- _Document text_

^^^^^^^^^^^^^^^^

National Trust for Historic Preservation on Confederate monuments

National Trust for Historic Preservation: Statement on Confederate Monuments

In recent weeks, protests throughout America and around the world have sprung up in support of racial justice and equity, sparked by the horrific killings of George Floyd, Ahmaud Arbery, Breonna Taylor, and others. The National Trust stands committed to support this fight for justice.

We believe that Black Lives Matter, Black History Matters, and that historic preservation has a powerful role to play in telling the full story of our often-difficult history. A critically important part of this work is elevating and preserving the enormous and important contributions that African Americans have made to our nation and carrying that profound legacy forward through places of truth, justice, and reconciliation.

This nationwide call for racial justice and equity has brought renewed attention to the Confederate monuments in many of our communities.

^^^^^^^^^^^^^^^^

- _Work required_
Copy out the statement on Confederate monuments again, starting with "National Trust for Historic Preservation on" and going on through "justice, and reconciliation.", and substitute "fairness" for "equity".

- _Collected data_

^^^^^^^^^^^^^^^^

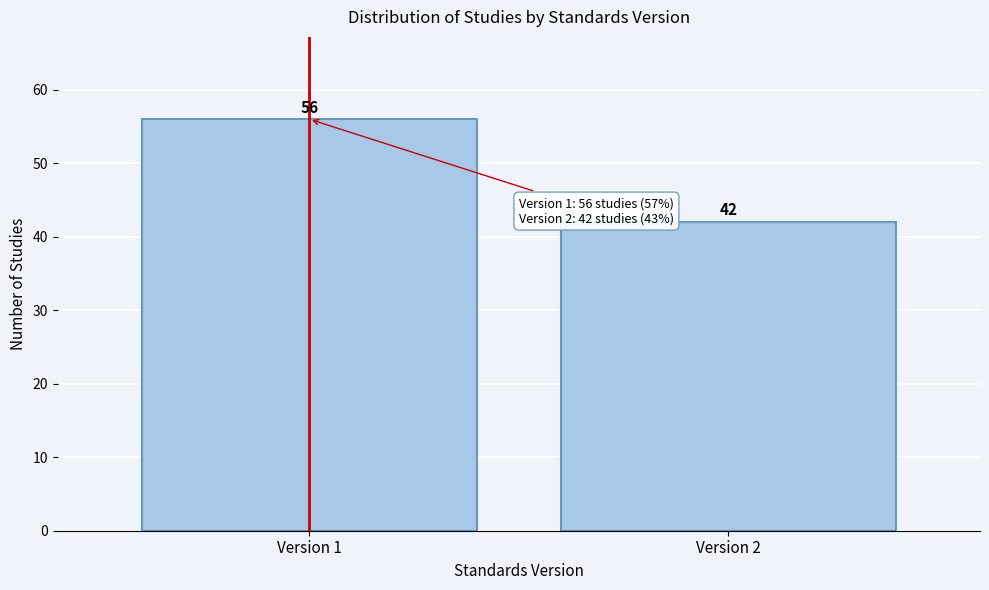

Reading left to right, extract all data points from this chart.

Version 1=56	Version 2=42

^^^^^^^^^^^^^^^^

- _Task output_
National Trust for Historic Preservation on Confederate monuments

National Trust for Historic Preservation: Statement on Confederate Monuments

In recent weeks, protests throughout America and around the world have sprung up in support of racial justice and fairness, sparked by the horrific killings of George Floyd, Ahmaud Arbery, Breonna Taylor, and others. The National Trust stands committed to support this fight for justice.

We believe that Black Lives Matter, Black History Matters, and that historic preservation has a powerful role to play in telling the full story of our often-difficult history. A critically important part of this work is elevating and preserving the enormous and important contributions that African Americans have made to our nation and carrying that profound legacy forward through places of truth, justice, and reconciliation.